Christmas Day, 2016

I wonder what it was like the next day. We know all about the heavenly pyrotechnics of that Holy Night, the story which is always at the center of Christmas Eve worship: the angels shattering the darkness of the night and filling the silence with their joyful proclamation. “A child is born in Bethlehem which changes everything’ peace is coming to earth because God’s favor has been poured out.” We know all about the shepherds’ reactions to such amazing news: first terrified, then transfixed, then eager to go and seek. We know that fresh from their visit to the manger they “returned glorifying and praising God for all they had heard and seen…” We know all about that; we can recite Luke 2 by heart. But what was it like the next day?

The sun came up as it had every other day. Their sheep still wandered over the hillside in search of a little greenery. Across the valley they could still see Roman soldiers keeping the peace in town. Heading out for another day on the job, their nostrils must have flared with the familiar, hot smell of dust and manure they knew so well. The world did not look very different after their holy night.

I wonder if they wiped their eyes and asked, “Was it all a dream?” Did they awaken, like a drunk from a bender, unsure exactly what had happened the night before, doubting their memories? After all the hype, did they feel slightly deflated by the realization that life continued pretty much as it always had?

Perhaps we and the shepherds have something in common. Though we observe the Nativity of our Lord this morning, it was last night when the walls echoed with celebration: We sang the great Christmas hymns. The trumpets blared the exhilaration of Christ come down. Our hearts were warmed by candles reverently piercing darkness in hope. It is hard for it not to feel a little anticlimactic isn’t it? More than that, perhaps we wonder what difference it makes that Christmas has come.

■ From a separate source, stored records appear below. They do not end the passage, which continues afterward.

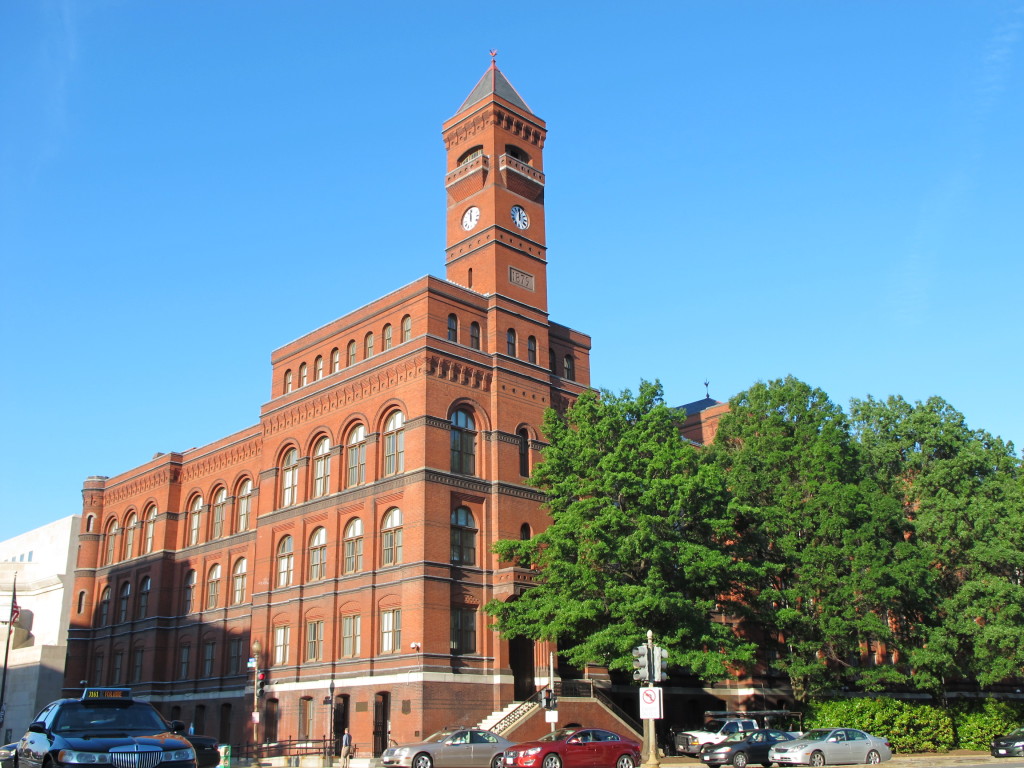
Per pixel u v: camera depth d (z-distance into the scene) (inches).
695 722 2324.1
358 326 2298.2
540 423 2255.2
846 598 1978.3
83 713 821.2
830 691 2158.0
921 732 2143.2
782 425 2146.9
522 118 2496.3
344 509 2162.9
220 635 2600.9
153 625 2815.0
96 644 3083.2
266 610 2292.1
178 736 811.4
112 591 3073.3
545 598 1812.3
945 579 2285.9
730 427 2231.8
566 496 1877.5
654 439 1844.2
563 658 2069.4
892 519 2065.7
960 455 2297.0
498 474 2117.4
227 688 2517.2
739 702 2427.4
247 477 2696.9
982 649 2087.8
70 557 3715.6
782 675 2502.5
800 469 2098.9
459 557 2025.1
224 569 2659.9
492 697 1958.7
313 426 2324.1
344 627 2087.8
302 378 2445.9
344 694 2012.8
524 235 2404.0
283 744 1971.0
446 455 2046.0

I graduated from FurmanUniversity. Many say that Furman now has one of the most beautiful campuses in the country—but it was not always so. My Dad, who was on the faculty when Furman began to build its present campus, likes to tell about the day they began construction. He and the president and few other dignitaries stood in field amid the scrub pines of upstate South Carolinaand turned the first shovel. The next day that field looked pretty much the same; that small action did little to transform the landscape. There was still a lot of work to be done, but that first turning was a powerful symbol that there would be no turning back. One shovel full of dirt signified a commitment to transform that land into a beautiful university.

On this Christmas Day there is still a lot of work to be done before the promise of the Christ child is fully realized. We are far from peace on earth. The world may not look so very different than it did 2000 years ago, but something has changed. That holy birth was God’s proclamation that there will be no turning back. In a birth as ordinary as that first turning of the soil in SC, we see God’s commitment to make this world bloom with righteousness, not by standing far off, but by coming among us—Emmanuel, God with us.

The day after Christmas Eve is not anticlimactic; it is simply the next day in our journey toward a hope which God has guaranteed will come in the fullness of time. In Jesus, God has made a promise to be with us amid all the challenges we face. That is worth celebrating. Like the shepherds, let us leave this place “praising God for all we have heard and seen.” God has made us a promise and its fulfillment is sure.